In data-intensive computing environments, organizations are desperately seeking data collection solutions that reduce the financial and operational drag on their enterprises. The complexities of large-scale data collection, the need for ongoing data input and the integration of media types make it vital to develop innovative ways to input data quickly, efficiently and accurately.

Advances in mobile computing and integrated devices such as cell phone with CE, Palm, and enhanced displays has provided the ‘state of the art’ for field data collection – the “mobile messenger”, whether it is a laptop, pen based computer or cell phone. Mobility is key, and taking the computer into the field was thought to be the answer. Many organizations have implemented wide scale mobile computing solutions but have not seen the effective gains they are seeking, and so the search continues.

As computers continue to become smaller, the major obstacle to mobile computers is input/output. Keyboards, pen interfaces, and icon driven systems require relatively large input/output devices. For this reason, mobile computers remain a niche industry. Walking and driving while trying to type or pen enter field information is difficult at best and error prone, not to mention dangerous. These devices, in addition to being awkward, are hard to see in the sunlight.

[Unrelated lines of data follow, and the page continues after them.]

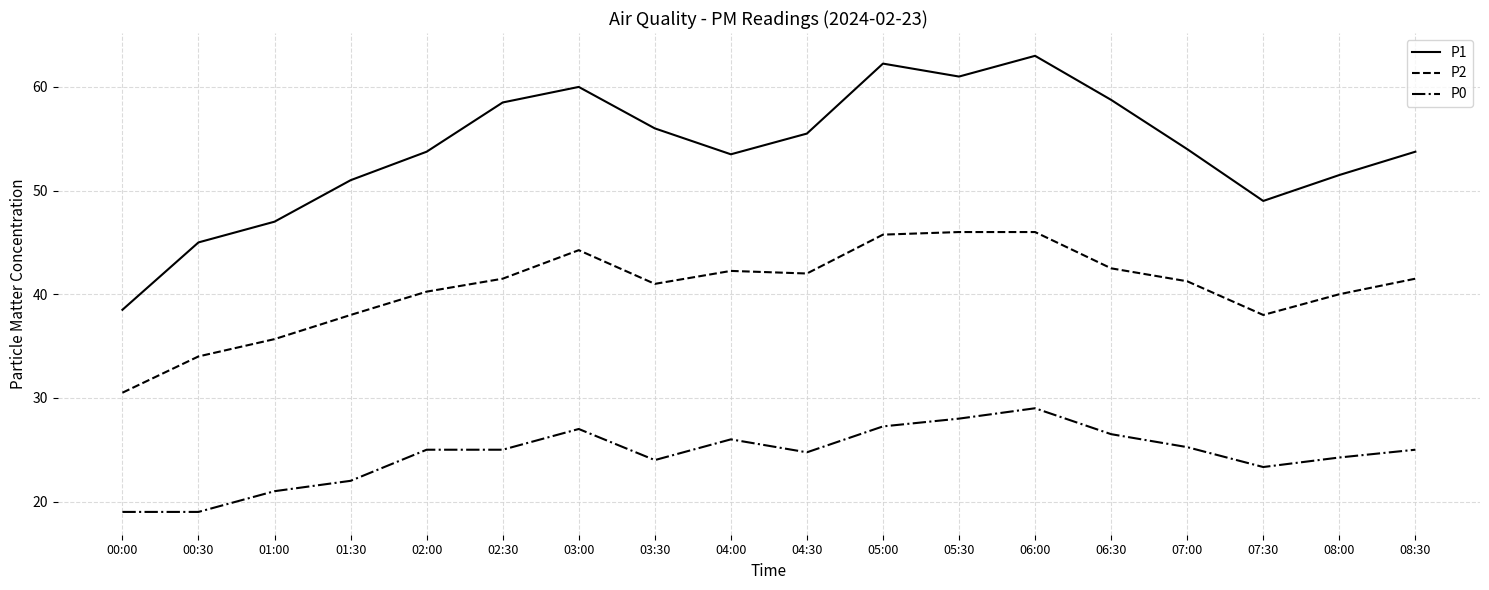

What position from the left is 02:00?

5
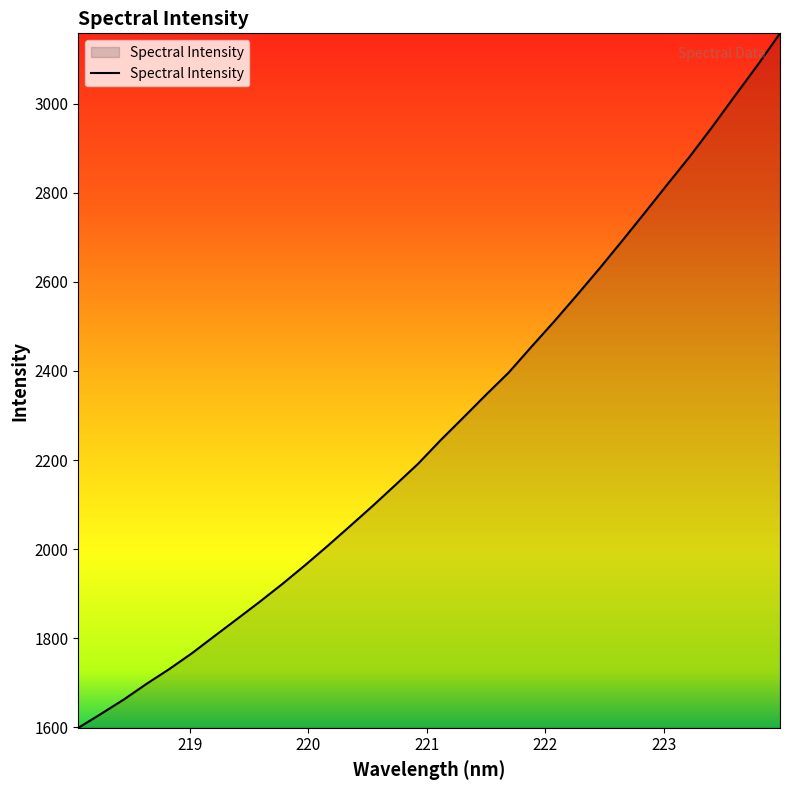

What is the smallest value displayed?

1598.8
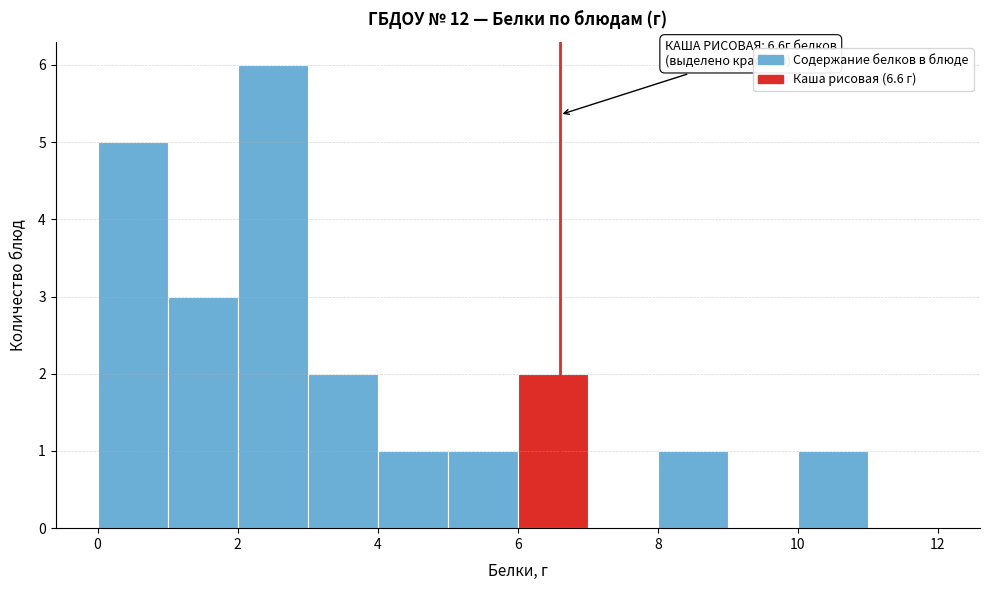

Which range on the x-axis has the tallest bar?

2 to 3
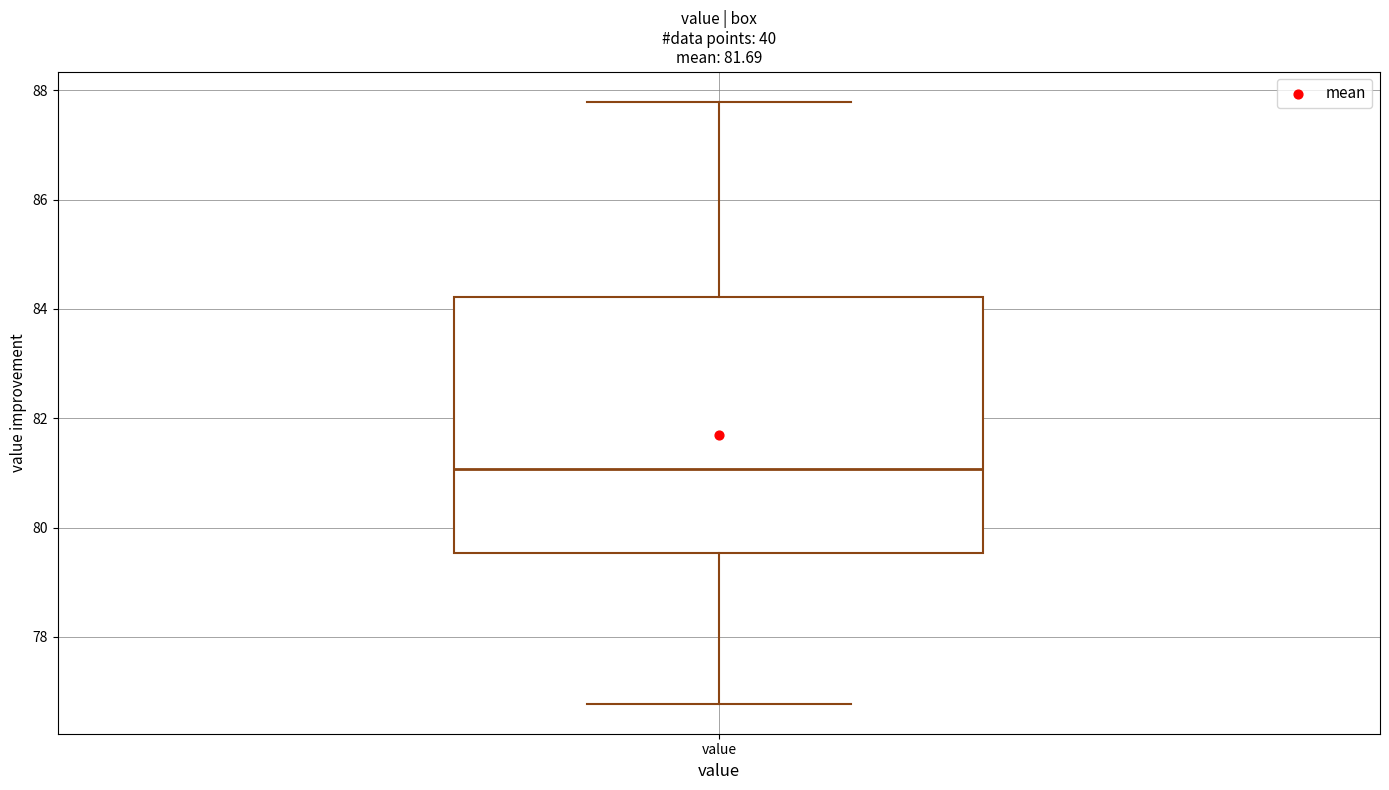

Where is the upper edge of the box for value on the y-axis? The values are not printed on the chart, so give them approximately, as read against the axis.

84.2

This is the interim step and not the solution needed for field data collection. Simply throwing mobile computers into the field has not offered. But, what if data input and output were as simple as speaking to your computer? Or, what if the computer could be eliminated by using a cell phone where short transactions could be performed reducing the costs of ownership of mobile field solutions.



Field professionals that normally write information down and enter it later, or use a pen based collection tool would benefit from some assistance. The answer is what we do everyday to communicate, speak. Speech technology enables field professionals to see & say, they simply speak to their computer, directly or over a cell phone, just like they have been speaking to each other for years! The concept is simple: use speech-to-data technology to speed data input, increase efficiency, improve accuracy and reduce the overall cost of data collection.